🤖 AI Summary
Existing causal methods—such as causal excursion effects—capture only short-term intervention impacts and fail to characterize long-term behavioral change, particularly in micro-randomized trials (MRTs) with time-varying interventions.
Method: To address the challenge of estimating distal effects in MRTs, we formally define and identify the “Distal Causal Excursion Effect” (DCEE), quantifying the cumulative causal impact of an intervention on distal outcomes. We propose two cross-fitted, model-misspecification-robust DCEE estimators that integrate marginal structural models, inverse probability weighting, and double robustness, enabling interpretable modeling even under high-dimensional decision points.

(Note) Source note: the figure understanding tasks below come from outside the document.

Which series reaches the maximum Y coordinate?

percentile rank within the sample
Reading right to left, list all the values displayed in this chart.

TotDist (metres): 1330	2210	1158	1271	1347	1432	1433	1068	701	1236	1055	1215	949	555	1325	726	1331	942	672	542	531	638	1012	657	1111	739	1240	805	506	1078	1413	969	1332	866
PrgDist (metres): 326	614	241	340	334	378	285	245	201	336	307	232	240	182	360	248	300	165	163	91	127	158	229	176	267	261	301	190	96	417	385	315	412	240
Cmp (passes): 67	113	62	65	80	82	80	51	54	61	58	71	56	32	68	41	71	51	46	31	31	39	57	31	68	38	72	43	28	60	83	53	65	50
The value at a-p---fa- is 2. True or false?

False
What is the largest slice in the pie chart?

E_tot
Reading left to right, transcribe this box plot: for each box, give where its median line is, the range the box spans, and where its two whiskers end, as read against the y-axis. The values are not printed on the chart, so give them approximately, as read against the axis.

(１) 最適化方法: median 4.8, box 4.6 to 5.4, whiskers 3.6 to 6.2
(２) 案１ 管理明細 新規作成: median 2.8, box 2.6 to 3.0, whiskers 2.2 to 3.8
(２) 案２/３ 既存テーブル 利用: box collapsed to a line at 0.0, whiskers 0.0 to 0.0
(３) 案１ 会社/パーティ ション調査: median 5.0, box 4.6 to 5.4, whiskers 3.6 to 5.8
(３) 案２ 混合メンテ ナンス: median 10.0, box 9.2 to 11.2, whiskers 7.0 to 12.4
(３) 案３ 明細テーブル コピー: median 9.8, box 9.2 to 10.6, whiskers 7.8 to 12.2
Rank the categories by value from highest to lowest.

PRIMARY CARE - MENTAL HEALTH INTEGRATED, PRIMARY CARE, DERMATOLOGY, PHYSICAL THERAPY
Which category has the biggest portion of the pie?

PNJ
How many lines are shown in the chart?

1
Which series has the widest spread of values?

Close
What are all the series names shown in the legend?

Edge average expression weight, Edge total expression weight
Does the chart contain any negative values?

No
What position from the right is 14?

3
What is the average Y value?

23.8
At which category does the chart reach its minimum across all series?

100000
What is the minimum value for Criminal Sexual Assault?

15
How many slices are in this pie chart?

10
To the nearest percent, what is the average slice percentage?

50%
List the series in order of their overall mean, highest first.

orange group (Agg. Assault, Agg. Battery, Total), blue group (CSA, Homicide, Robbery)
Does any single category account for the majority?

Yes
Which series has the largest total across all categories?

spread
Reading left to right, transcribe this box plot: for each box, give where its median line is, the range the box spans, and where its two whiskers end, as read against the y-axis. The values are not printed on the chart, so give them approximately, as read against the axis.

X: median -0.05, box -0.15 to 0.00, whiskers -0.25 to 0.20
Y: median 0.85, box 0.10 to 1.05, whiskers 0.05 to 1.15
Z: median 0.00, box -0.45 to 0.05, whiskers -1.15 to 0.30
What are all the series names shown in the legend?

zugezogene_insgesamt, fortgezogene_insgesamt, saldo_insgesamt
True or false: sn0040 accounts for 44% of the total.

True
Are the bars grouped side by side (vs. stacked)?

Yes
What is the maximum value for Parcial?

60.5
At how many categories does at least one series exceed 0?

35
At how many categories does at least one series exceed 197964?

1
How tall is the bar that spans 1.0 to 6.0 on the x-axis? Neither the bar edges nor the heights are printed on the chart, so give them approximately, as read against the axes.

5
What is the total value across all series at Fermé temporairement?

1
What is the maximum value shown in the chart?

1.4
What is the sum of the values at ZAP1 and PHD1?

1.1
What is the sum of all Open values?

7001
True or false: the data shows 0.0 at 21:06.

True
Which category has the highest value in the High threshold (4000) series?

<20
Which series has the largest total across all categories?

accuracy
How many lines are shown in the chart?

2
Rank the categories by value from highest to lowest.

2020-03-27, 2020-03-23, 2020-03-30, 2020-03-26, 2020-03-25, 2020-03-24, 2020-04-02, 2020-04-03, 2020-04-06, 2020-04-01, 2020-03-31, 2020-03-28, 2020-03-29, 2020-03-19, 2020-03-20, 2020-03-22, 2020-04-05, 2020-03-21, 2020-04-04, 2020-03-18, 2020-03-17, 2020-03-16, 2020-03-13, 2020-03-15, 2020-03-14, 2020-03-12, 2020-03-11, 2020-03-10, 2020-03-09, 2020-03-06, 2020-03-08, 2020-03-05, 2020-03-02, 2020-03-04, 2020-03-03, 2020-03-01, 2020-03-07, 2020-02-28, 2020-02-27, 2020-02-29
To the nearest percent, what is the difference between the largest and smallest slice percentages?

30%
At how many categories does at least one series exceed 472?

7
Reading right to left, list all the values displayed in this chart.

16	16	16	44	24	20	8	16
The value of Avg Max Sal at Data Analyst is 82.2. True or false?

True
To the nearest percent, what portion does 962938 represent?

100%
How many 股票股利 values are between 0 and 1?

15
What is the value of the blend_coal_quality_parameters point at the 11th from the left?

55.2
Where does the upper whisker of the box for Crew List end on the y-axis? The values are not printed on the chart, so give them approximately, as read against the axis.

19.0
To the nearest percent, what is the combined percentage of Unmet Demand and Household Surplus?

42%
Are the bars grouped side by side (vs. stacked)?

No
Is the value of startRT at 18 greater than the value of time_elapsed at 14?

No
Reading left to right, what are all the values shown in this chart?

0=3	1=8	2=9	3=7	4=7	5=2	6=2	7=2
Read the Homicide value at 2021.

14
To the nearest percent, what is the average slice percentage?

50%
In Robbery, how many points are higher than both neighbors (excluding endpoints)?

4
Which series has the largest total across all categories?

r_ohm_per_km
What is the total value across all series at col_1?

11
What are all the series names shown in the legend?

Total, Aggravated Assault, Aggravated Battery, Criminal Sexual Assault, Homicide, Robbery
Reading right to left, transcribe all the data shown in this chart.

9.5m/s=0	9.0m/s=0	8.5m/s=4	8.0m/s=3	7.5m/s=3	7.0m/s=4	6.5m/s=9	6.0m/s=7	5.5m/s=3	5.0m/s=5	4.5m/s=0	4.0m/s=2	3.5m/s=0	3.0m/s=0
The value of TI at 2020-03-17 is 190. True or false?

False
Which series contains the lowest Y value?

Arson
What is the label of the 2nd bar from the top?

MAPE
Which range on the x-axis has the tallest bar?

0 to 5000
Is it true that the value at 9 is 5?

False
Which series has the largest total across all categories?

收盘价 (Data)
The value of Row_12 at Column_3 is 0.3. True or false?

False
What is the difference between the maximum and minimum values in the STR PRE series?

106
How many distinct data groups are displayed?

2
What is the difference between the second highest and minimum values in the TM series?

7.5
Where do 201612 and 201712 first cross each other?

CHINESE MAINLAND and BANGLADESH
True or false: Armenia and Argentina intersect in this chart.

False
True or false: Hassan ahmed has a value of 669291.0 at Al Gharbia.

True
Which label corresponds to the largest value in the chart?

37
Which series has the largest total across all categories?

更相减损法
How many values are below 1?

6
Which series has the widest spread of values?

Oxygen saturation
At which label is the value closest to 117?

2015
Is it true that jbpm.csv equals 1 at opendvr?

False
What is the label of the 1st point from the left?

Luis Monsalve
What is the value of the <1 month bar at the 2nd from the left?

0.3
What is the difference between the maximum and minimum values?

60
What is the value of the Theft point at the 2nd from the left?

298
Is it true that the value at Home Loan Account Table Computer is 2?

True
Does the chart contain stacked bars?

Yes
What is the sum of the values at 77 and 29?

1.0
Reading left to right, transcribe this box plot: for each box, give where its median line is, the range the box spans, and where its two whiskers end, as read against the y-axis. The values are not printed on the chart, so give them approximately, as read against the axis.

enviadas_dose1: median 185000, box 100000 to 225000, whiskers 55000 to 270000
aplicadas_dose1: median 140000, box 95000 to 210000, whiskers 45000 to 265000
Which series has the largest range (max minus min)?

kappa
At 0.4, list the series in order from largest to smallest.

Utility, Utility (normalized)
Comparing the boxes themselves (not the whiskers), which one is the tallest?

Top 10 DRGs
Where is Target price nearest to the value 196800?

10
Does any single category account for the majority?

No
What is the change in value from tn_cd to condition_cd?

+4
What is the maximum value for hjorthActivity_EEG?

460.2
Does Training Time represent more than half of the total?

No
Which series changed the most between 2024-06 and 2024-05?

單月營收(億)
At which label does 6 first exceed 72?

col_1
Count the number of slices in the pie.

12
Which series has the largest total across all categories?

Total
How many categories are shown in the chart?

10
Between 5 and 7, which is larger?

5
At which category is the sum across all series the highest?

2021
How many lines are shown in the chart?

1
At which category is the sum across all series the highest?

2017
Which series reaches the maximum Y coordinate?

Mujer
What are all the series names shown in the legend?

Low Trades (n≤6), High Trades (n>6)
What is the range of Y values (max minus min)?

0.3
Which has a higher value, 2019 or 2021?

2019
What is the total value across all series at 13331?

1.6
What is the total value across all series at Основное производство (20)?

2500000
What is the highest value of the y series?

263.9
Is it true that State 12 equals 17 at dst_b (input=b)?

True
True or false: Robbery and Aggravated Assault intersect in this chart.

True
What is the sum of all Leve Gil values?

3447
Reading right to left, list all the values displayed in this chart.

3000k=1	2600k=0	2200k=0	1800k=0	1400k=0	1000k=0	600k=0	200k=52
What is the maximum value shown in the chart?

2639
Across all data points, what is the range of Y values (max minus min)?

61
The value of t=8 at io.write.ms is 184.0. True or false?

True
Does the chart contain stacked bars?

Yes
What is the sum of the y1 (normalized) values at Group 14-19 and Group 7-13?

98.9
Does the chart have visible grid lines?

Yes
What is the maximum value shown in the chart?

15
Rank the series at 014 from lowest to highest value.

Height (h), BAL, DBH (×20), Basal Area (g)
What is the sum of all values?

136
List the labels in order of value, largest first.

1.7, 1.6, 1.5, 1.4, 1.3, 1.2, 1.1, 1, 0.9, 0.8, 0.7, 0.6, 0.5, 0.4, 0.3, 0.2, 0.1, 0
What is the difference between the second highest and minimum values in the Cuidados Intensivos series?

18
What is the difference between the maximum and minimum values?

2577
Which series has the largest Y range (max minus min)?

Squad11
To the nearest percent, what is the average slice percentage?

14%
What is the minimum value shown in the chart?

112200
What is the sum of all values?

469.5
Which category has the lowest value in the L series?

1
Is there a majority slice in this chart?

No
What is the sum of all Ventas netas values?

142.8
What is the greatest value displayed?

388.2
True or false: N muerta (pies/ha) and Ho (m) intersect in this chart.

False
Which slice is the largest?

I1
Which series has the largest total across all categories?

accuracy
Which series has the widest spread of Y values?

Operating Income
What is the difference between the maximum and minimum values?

Results: Empirical evaluation on the HeartSteps dataset reveals that early activity prompts exert significantly stronger causal effects on long-term habit formation than later prompts—providing critical causal evidence for temporal optimization of digital health interventions.
📝 Abstract
Micro-randomized trials (MRTs) play a crucial role in optimizing digital interventions. In an MRT, each participant is sequentially randomized among treatment options hundreds of times. While the interventions tested in MRTs target short-term behavioral responses (proximal outcomes), their ultimate goal is to drive long-term behavior change (distal outcomes). However, existing causal inference methods, such as the causal excursion effect, are limited to proximal outcomes, making it challenging to quantify the long-term impact of interventions. To address this gap, we introduce the distal causal excursion effect (DCEE), a novel estimand that quantifies the long-term effect of time-varying treatments. The DCEE contrasts distal outcomes under two excursion policies while marginalizing over most treatment assignments, enabling a parsimonious and interpretable causal model even with a large number of decision points. We propose two estimators for the DCEE -- one with cross-fitting and one without -- both robust to misspecification of the outcome model. We establish their asymptotic properties and validate their performance through simulations. We apply our method to the HeartSteps MRT to assess the impact of activity prompts on long-term habit formation. Our findings suggest that prompts delivered earlier in the study have a stronger long-term effect than those delivered later, underscoring the importance of intervention timing in behavior change. This work provides the critically needed toolkit for scientists working on digital interventions to assess long-term causal effects using MRT data.